*ACTION ITEM*. For the entries that follow, set down each one exactly and drop any pictures.

INPUT DATA START

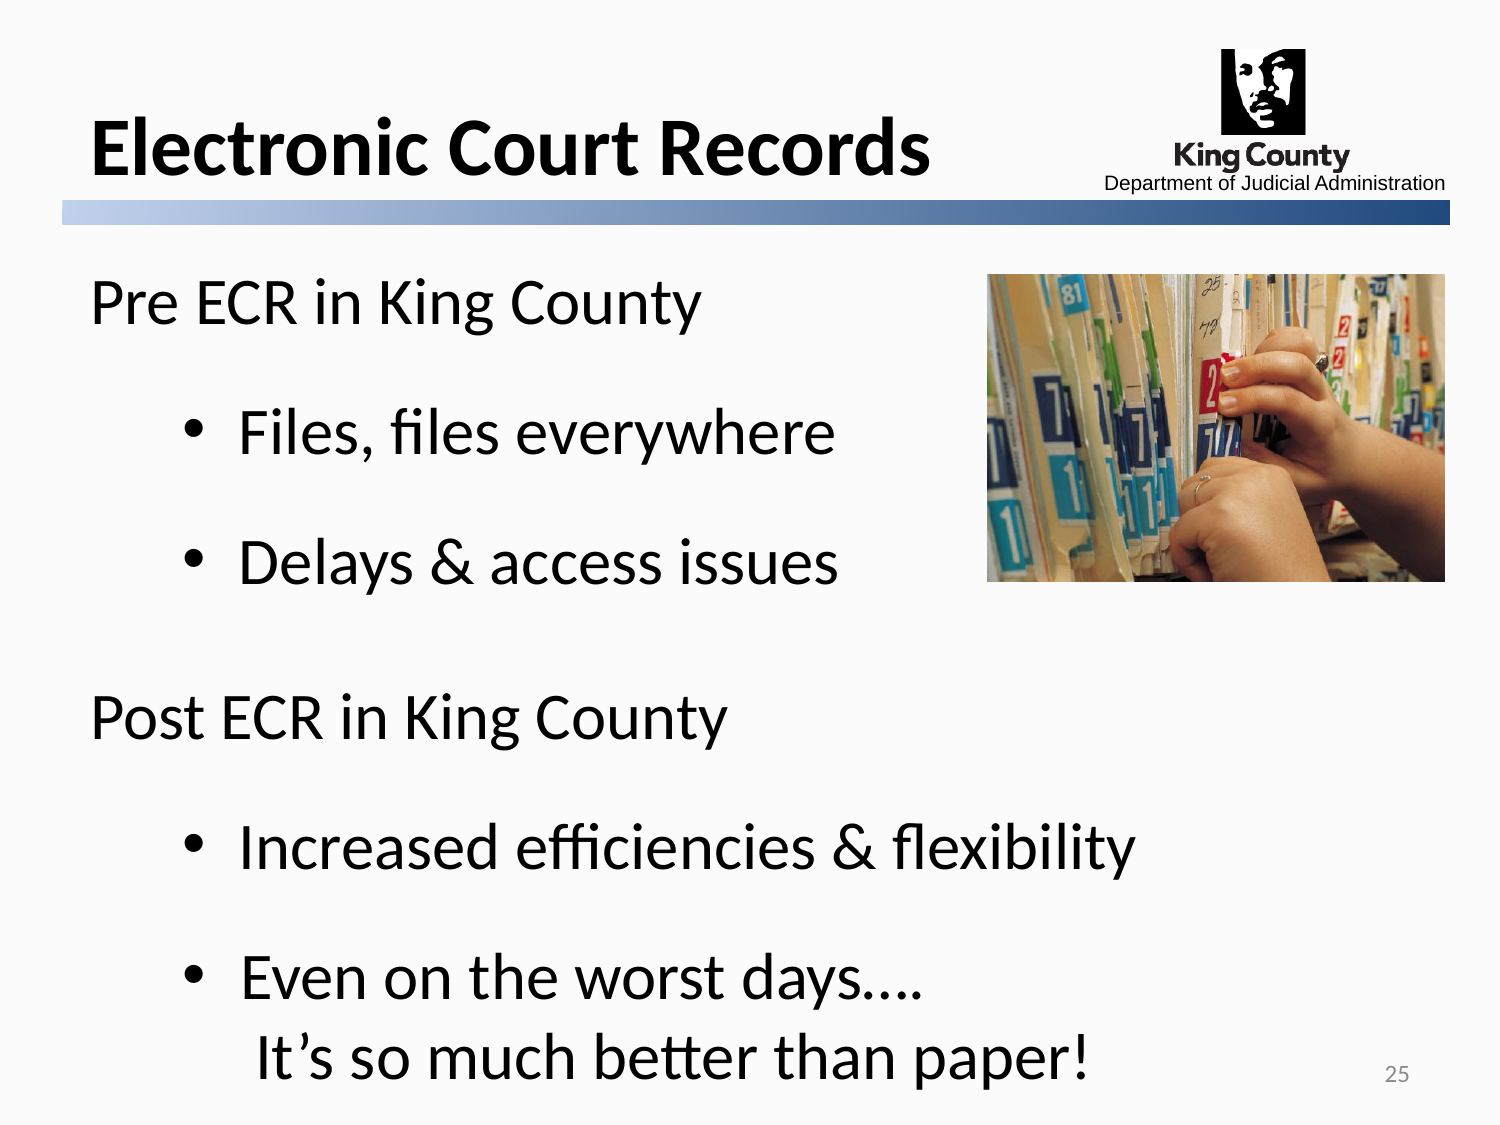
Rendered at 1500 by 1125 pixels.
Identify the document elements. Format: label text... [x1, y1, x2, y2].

text_box [60, 198, 1452, 227]
title Electronic Court Records [75, 0, 1100, 198]
slide_number 25 [1074, 1042, 1425, 1103]
list Pre ECR in King County Files, files everywhere Delays & access issues Post ECR in King County Increased efficiencies & flexibility Even on the worst days…. It’s so much better than paper! [75, 249, 1500, 1125]
picture [1174, 49, 1351, 173]
picture [987, 274, 1445, 582]
text_box Department of Judicial Administration [1074, 162, 1475, 203]
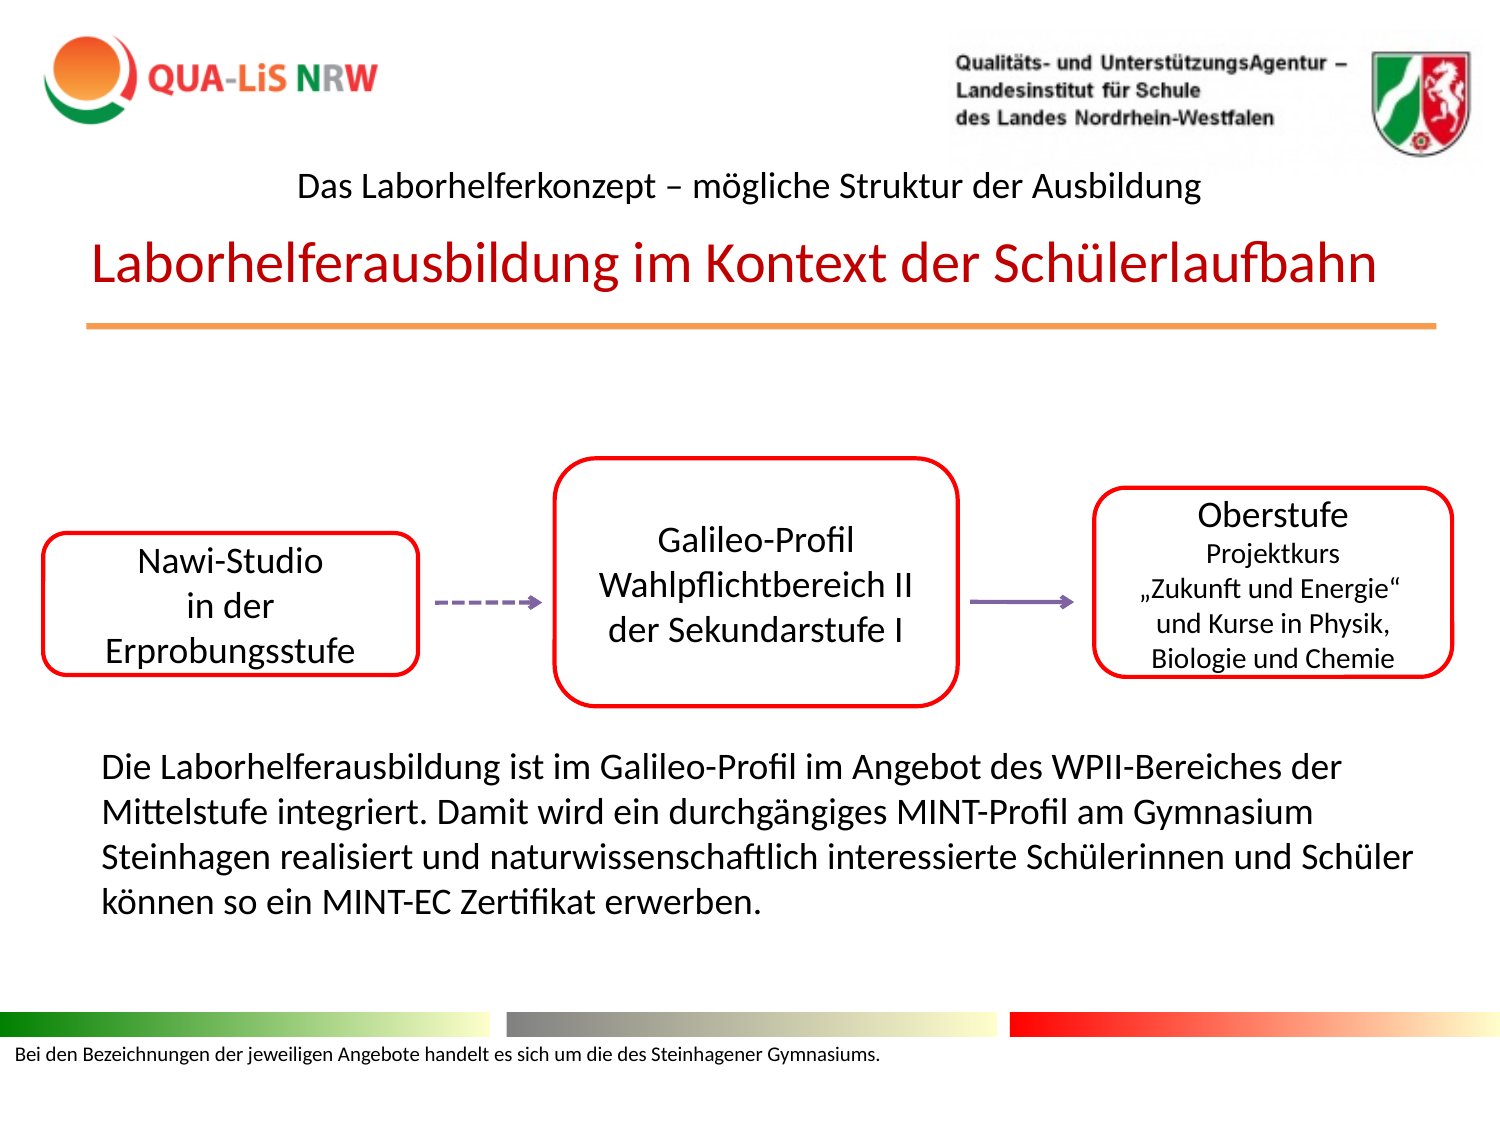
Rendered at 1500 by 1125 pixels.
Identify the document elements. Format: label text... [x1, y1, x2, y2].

picture [41, 29, 74, 128]
text_box Laborhelferausbildung im Kontext der Schülerlaufbahn [76, 216, 1460, 302]
picture [948, 29, 1483, 177]
text_box Oberstufe Projektkurs „Zukunft und Energie“ und Kurse in Physik, Biologie und Chemie [1092, 485, 1455, 679]
text_box Nawi-Studio in der Erprobungsstufe [41, 530, 421, 678]
text_box Bei den Bezeichnungen der jeweiligen Angebote handelt es sich um die des Steinhagener Gymnasiums. [0, 1033, 1350, 1073]
text_box [74, 0, 1325, 143]
text_box [970, 594, 1075, 610]
text_box Die Laborhelferausbildung ist im Galileo-Profil im Angebot des WPII-Bereiches der Mittelstufe integriert. Damit wird ein durchgängiges MINT-Profil am Gymnasium Steinhagen realisiert und naturwissenschaftlich interessierte Schülerinnen und Schüler können so ein MINT-EC Zertifikat erwerben. [86, 240, 1483, 1050]
text_box Das Laborhelferkonzept – mögliche Struktur der Ausbildung [171, 154, 1329, 214]
text_box [435, 595, 543, 610]
text_box Galileo-Profil Wahlpflichtbereich II der Sekundarstufe I [552, 456, 960, 709]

INPUT DATA END

*EXPECTED ANSWER*.
Rendered at 1500 by 1125 pixels.
Identify the document elements. Format: label text... [x1, y1, x2, y2].

text_box [60, 198, 1452, 227]
title Electronic Court Records [75, 0, 1100, 198]
slide_number 25 [1074, 1042, 1425, 1103]
list Pre ECR in King County Files, files everywhere Delays & access issues Post ECR in King County Increased efficiencies & flexibility Even on the worst days…. It’s so much better than paper! [75, 249, 1500, 1125]
picture [1174, 49, 1351, 173]
picture [987, 274, 1445, 582]
text_box Department of Judicial Administration [1074, 162, 1475, 203]
Rendered at 1500 by 1125 pixels.
Identify the document elements. Format: label text... [x1, y1, x2, y2].

picture [41, 29, 74, 128]
text_box Laborhelferausbildung im Kontext der Schülerlaufbahn [76, 216, 1460, 302]
picture [948, 29, 1483, 177]
text_box Oberstufe Projektkurs „Zukunft und Energie“ und Kurse in Physik, Biologie und Chemie [1092, 485, 1455, 679]
text_box Nawi-Studio in der Erprobungsstufe [41, 530, 421, 678]
text_box Bei den Bezeichnungen der jeweiligen Angebote handelt es sich um die des Steinhagener Gymnasiums. [0, 1033, 1350, 1073]
text_box [74, 0, 1325, 143]
text_box [970, 594, 1075, 610]
text_box Die Laborhelferausbildung ist im Galileo-Profil im Angebot des WPII-Bereiches der Mittelstufe integriert. Damit wird ein durchgängiges MINT-Profil am Gymnasium Steinhagen realisiert und naturwissenschaftlich interessierte Schülerinnen und Schüler können so ein MINT-EC Zertifikat erwerben. [86, 240, 1483, 1050]
text_box Das Laborhelferkonzept – mögliche Struktur der Ausbildung [171, 154, 1329, 214]
text_box [435, 595, 543, 610]
text_box Galileo-Profil Wahlpflichtbereich II der Sekundarstufe I [552, 456, 960, 709]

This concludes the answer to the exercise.